La procureure de la République de Tarbes a annoncé ce jeudi l'arrestation d'un parachutiste de 33 ans, qui s'était évadé lors de son procès à Tarbes fin mars. Ce dernier a été capturé par le Peloton de surveillance et d'intervention de la Gendarmerie (PSIG) de Saint-Malo, en Bretagne, le dimanche 12 avril.
Le 23 mars, cet ancien militaire, originaire d'Ile-et-Vilaine et né à Saint-Malo, était jugé pour des violences conjugales en récidive à l'encontre de son épouse. Profondément troublé par l'audience, il a sauté par-dessus le box des prévenus non vitré, réussissant à échapper à la vigilance de ses gardiens, puis a dévalé les escaliers pour forcer la porte vitrée du tribunal, provoquant une vive émotion au sein de l'assistance.

■ **Consigne**
Réécrivez le passage du texte sur l'évasion au tribunal de Tarbes, depuis « La procureure de » jusqu'à « sein de l'assistance. » inclus, en remplaçant « parachutiste » par « soldat ».

■ **Données affichées**
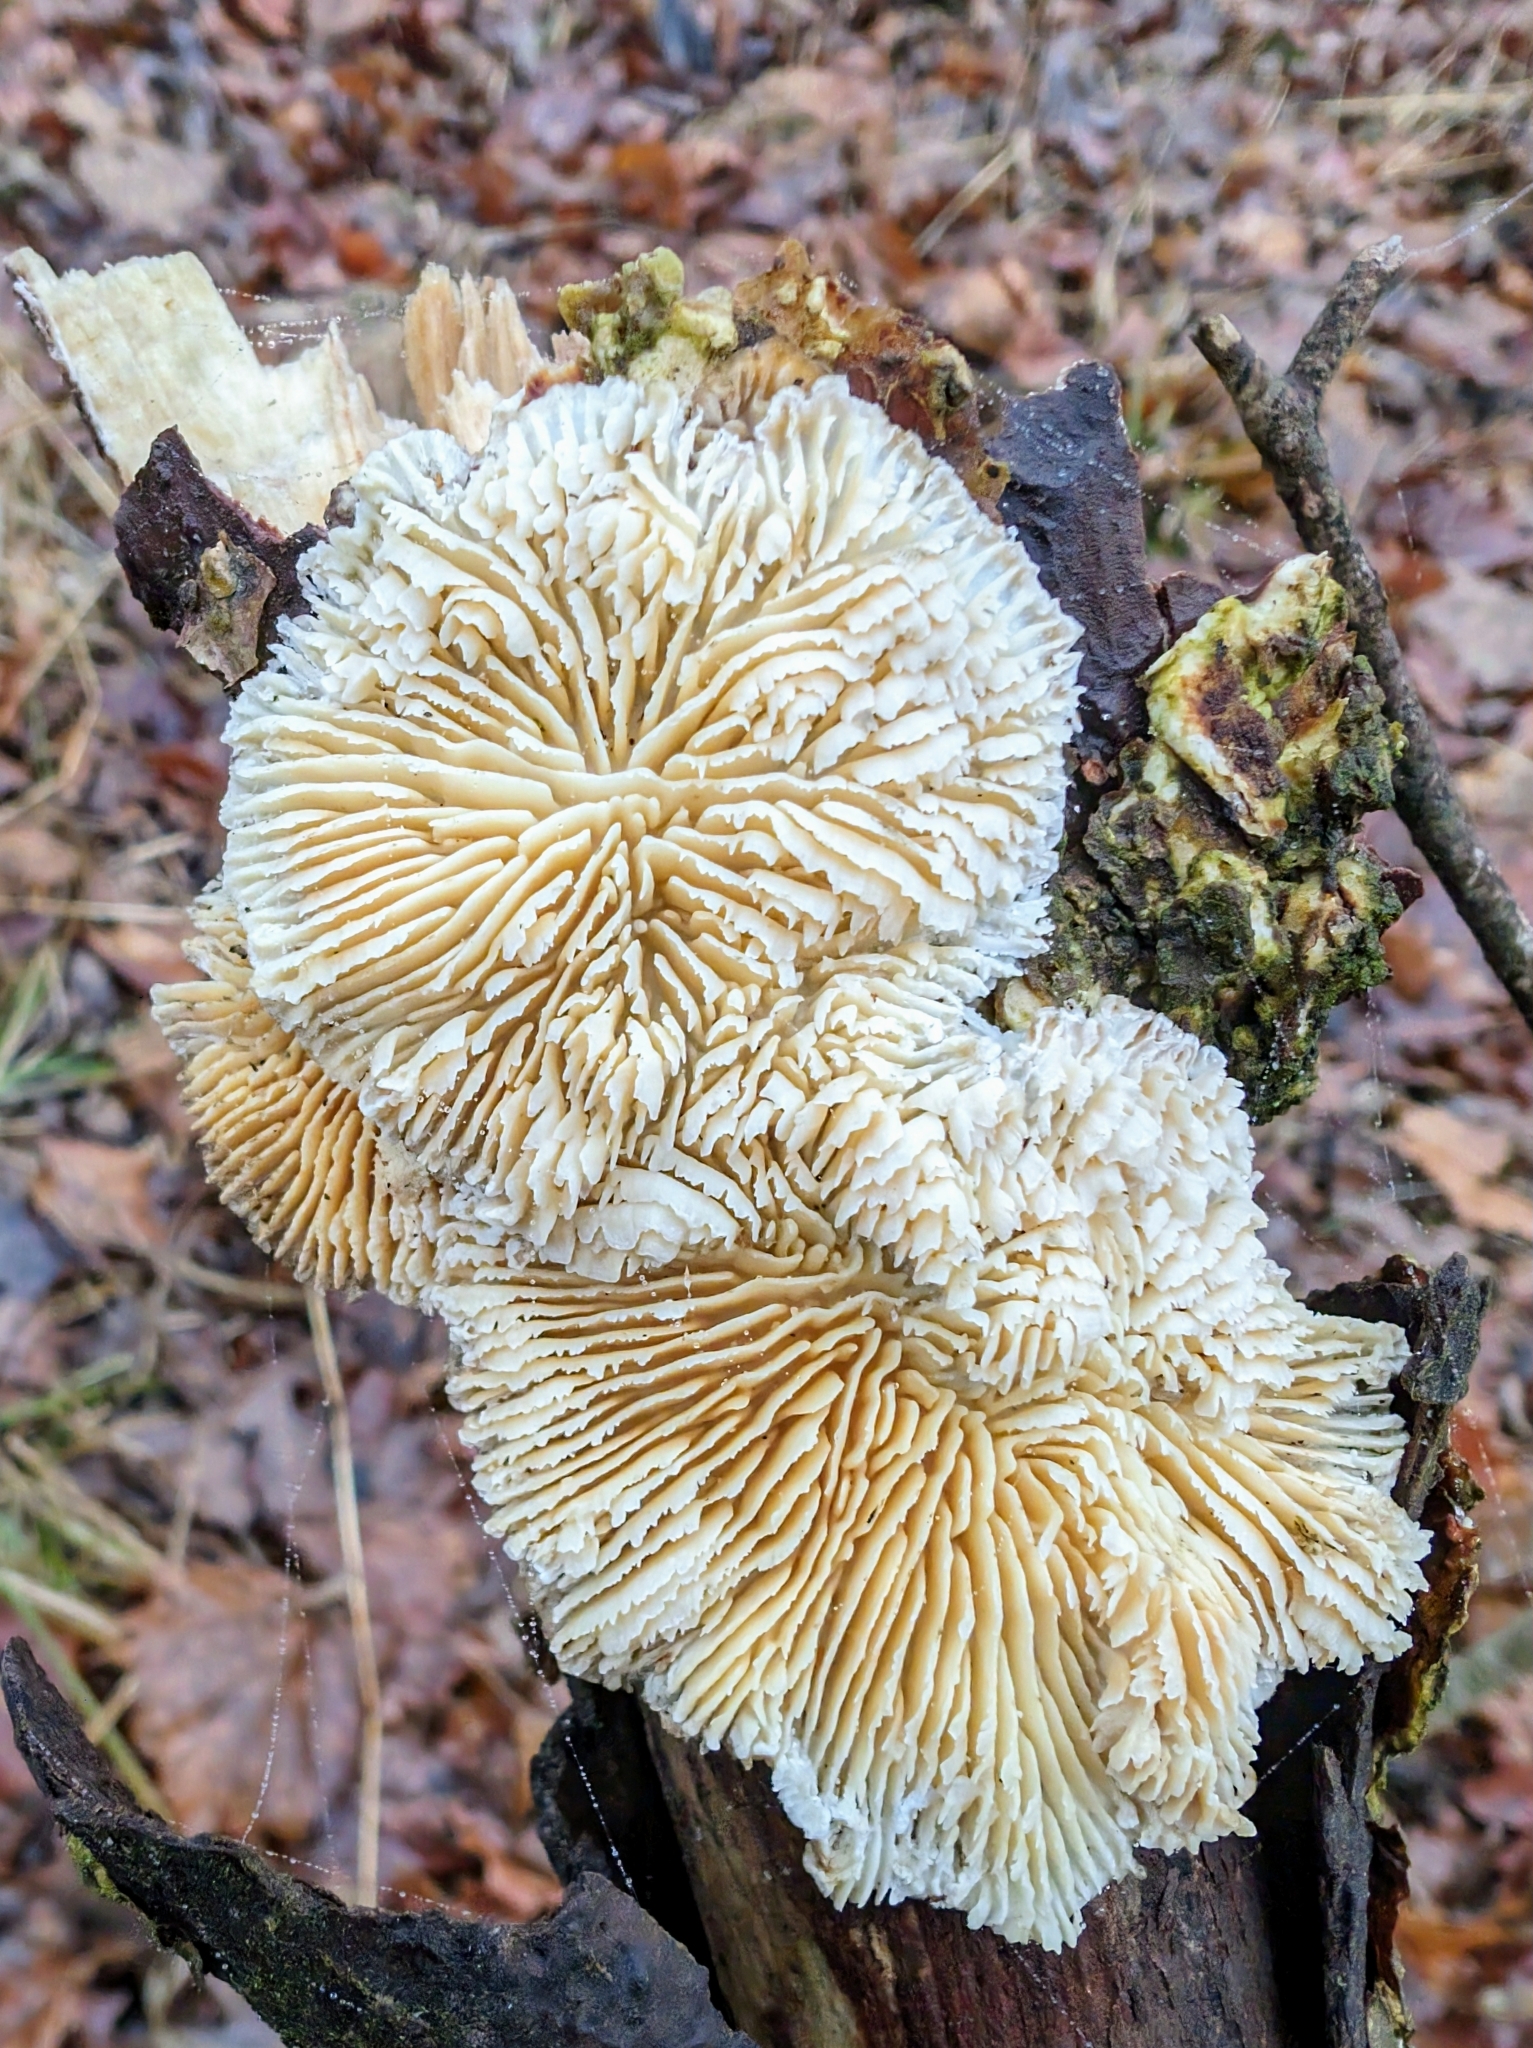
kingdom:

■ **Réponse**
La procureure de la République de Tarbes a annoncé ce jeudi l'arrestation d'un soldat de 33 ans, qui s'était évadé lors de son procès à Tarbes fin mars. Ce dernier a été capturé par le Peloton de surveillance et d'intervention de la Gendarmerie (PSIG) de Saint-Malo, en Bretagne, le dimanche 12 avril.
Le 23 mars, cet ancien militaire, originaire d'Ile-et-Vilaine et né à Saint-Malo, était jugé pour des violences conjugales en récidive à l'encontre de son épouse. Profondément troublé par l'audience, il a sauté par-dessus le box des prévenus non vitré, réussissant à échapper à la vigilance de ses gardiens, puis a dévalé les escaliers pour forcer la porte vitrée du tribunal, provoquant une vive émotion au sein de l'assistance.